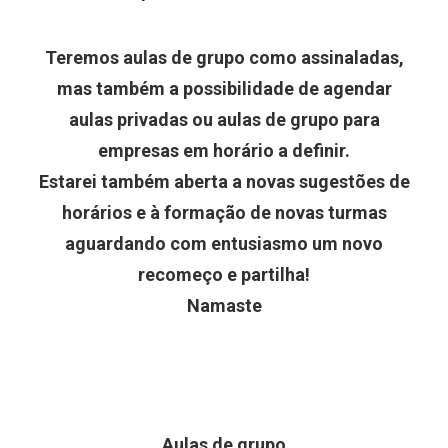
Teremos aulas de grupo como assinaladas,
mas também a possibilidade de agendar
aulas privadas ou aulas de grupo para
empresas em horário a definir.
Estarei também aberta a novas sugestões de
horários e à formação de novas turmas
aguardando com entusiasmo um novo
recomeço e partilha!
Namaste
Aulas de grupo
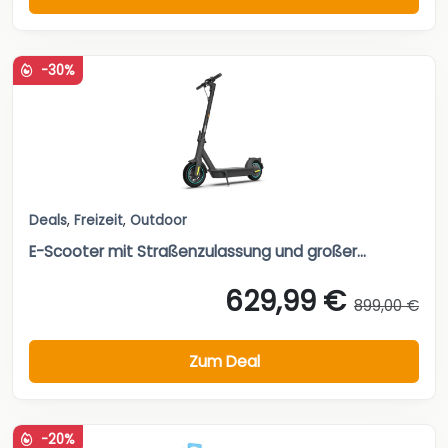
-30%
Deals
,
Freizeit
,
Outdoor
E-Scooter mit Straßenzulassung und großer...
629,99 €
899,00 €
Zum Deal
-20%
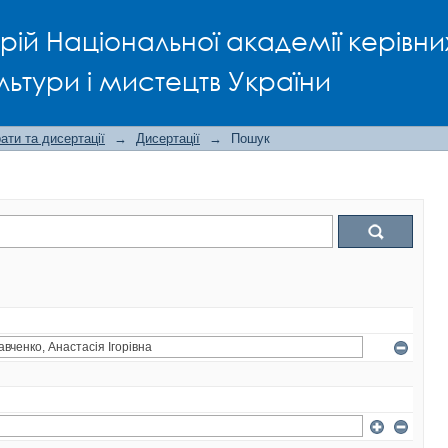
рій Національної академії керівни
льтури і мистецтв України
ти та дисертації
→
Дисертації
→
Пошук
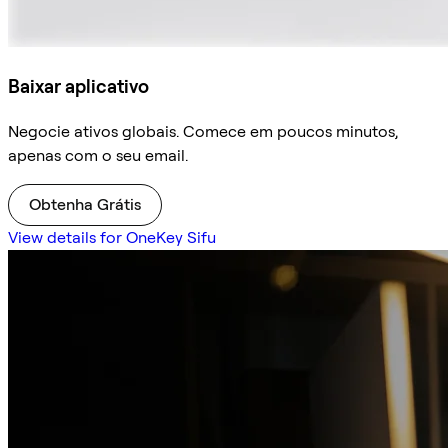
Baixar aplicativo
Negocie ativos globais. Comece em poucos minutos,
apenas com o seu email.
Obtenha Grátis
View details for OneKey Sifu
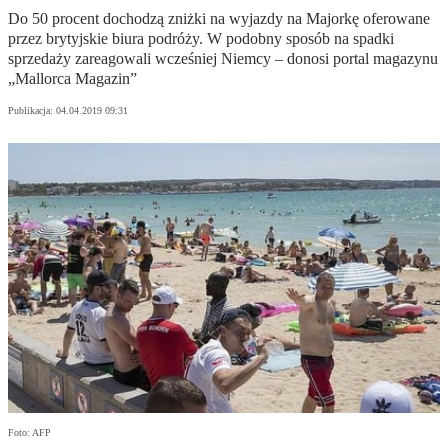
Do 50 procent dochodzą zniżki na wyjazdy na Majorkę oferowane
przez brytyjskie biura podróży. W podobny sposób na spadki
sprzedaży zareagowali wcześniej Niemcy – donosi portal magazynu
„Mallorca Magazin”
Publikacja:
04.04.2019 09:31
Foto: AFP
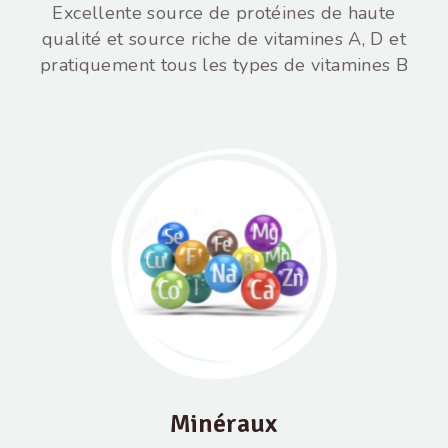
Excellente source de protéines de haute
qualité et source riche de vitamines A, D et
pratiquement tous les types de vitamines B
Minéraux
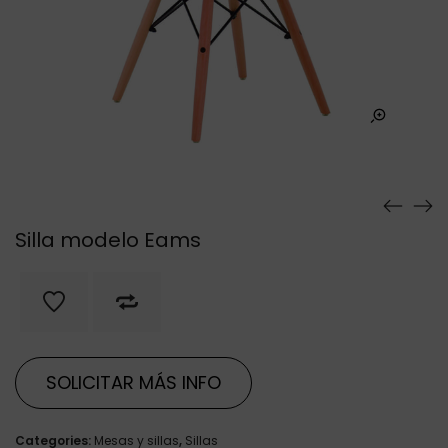
Silla modelo Eams
SOLICITAR MÁS INFO
Categories:
Mesas y sillas
,
Sillas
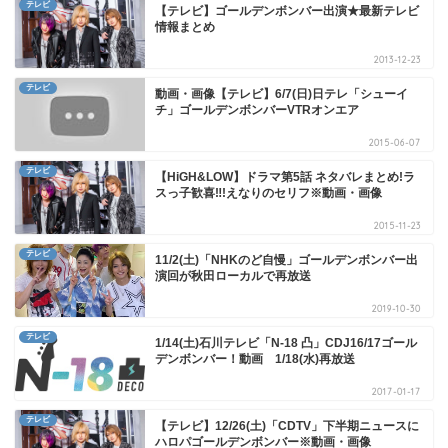
テレビ
【テレビ】ゴールデンボンバー出演★最新テレビ
情報まとめ
2013-12-23
テレビ
動画・画像【テレビ】6/7(日)日テレ「シューイ
チ」ゴールデンボンバーVTRオンエア
2015-06-07
テレビ
【HiGH&LOW】ドラマ第5話 ネタバレまとめ!ラ
スっ子歓喜‼!えなりのセリフ※動画・画像
2015-11-23
テレビ
11/2(土)「NHKのど自慢」ゴールデンボンバー出
演回が秋田ローカルで再放送
2019-10-30
テレビ
1/14(土)石川テレビ「N-18 凸」CDJ16/17ゴール
デンボンバー！動画 1/18(水)再放送
2017-01-17
テレビ
【テレビ】12/26(土)「CDTV」下半期ニュースに
ハロパゴールデンボンバー※動画・画像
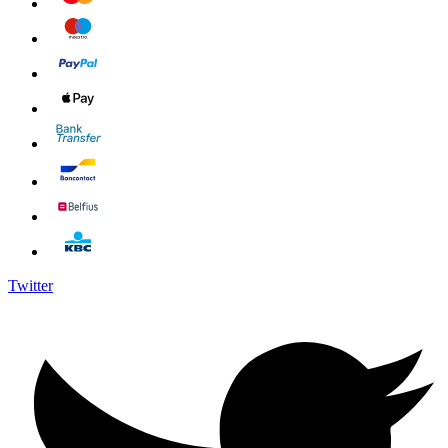
Twitter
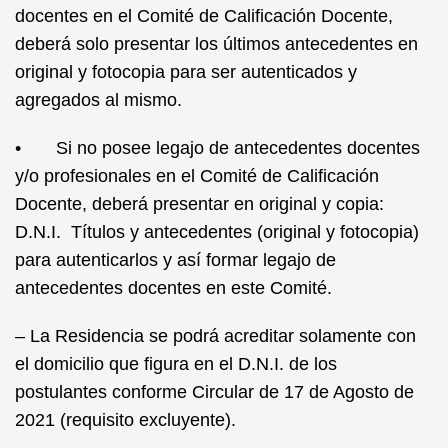
docentes en el Comité de Calificación Docente,
deberá solo presentar los últimos antecedentes en
original y fotocopia para ser autenticados y
agregados al mismo.
• Si no posee legajo de antecedentes docentes
y/o profesionales en el Comité de Calificación
Docente, deberá presentar en original y copia:
D.N.I. Títulos y antecedentes (original y fotocopia)
para autenticarlos y así formar legajo de
antecedentes docentes en este Comité.
– La Residencia se podrá acreditar solamente con
el domicilio que figura en el D.N.I. de los
postulantes conforme Circular de 17 de Agosto de
2021 (requisito excluyente).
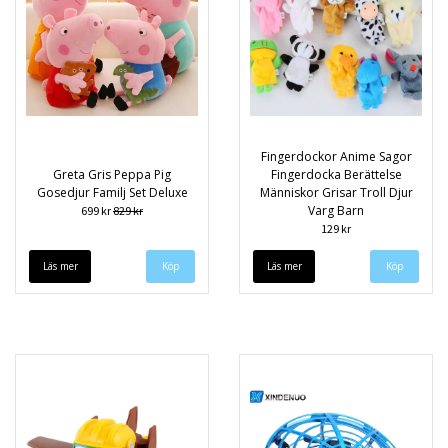
Fingerdockor Anime Sagor
Greta Gris Peppa Pig
Fingerdocka Berättelse
Gosedjur Familj Set Deluxe
Människor Grisar Troll Djur
Varg Barn
699 kr
829 kr
129 kr
Läs mer
Läs mer
Köp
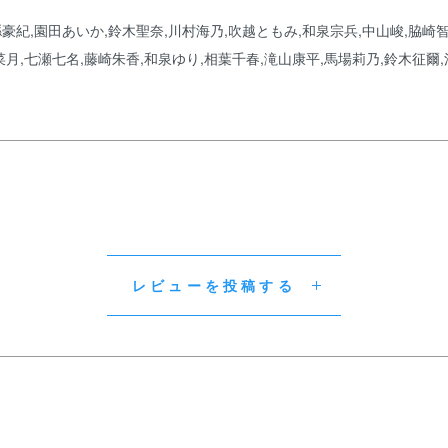
豪紀,園田あいか,鈴木聖奈,川村海乃,吹越ともみ,和泉宗兵,中山峻,脇崎
菜月,七瀬七名,藤崎朱香,和泉ゆり,相葉千春,滝山康平,馬場莉乃,鈴木征爾
レビューを投稿する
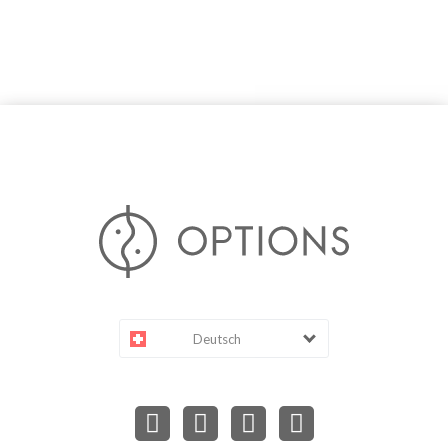
Deutsch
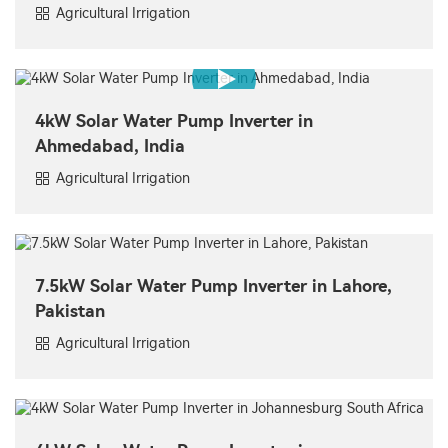
Agricultural Irrigation
4kW Solar Water Pump Inverter in
Ahmedabad, India
Agricultural Irrigation
7.5kW Solar Water Pump Inverter in Lahore,
Pakistan
Agricultural Irrigation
• • • • • • •
#### Request:
Extract each line of the records that contains the string "Comité". Matching is case-sensitive.

#### Solution to this task:
docentes en el Comité de Calificación Docente,
y/o profesionales en el Comité de Calificación
antecedentes docentes en este Comité.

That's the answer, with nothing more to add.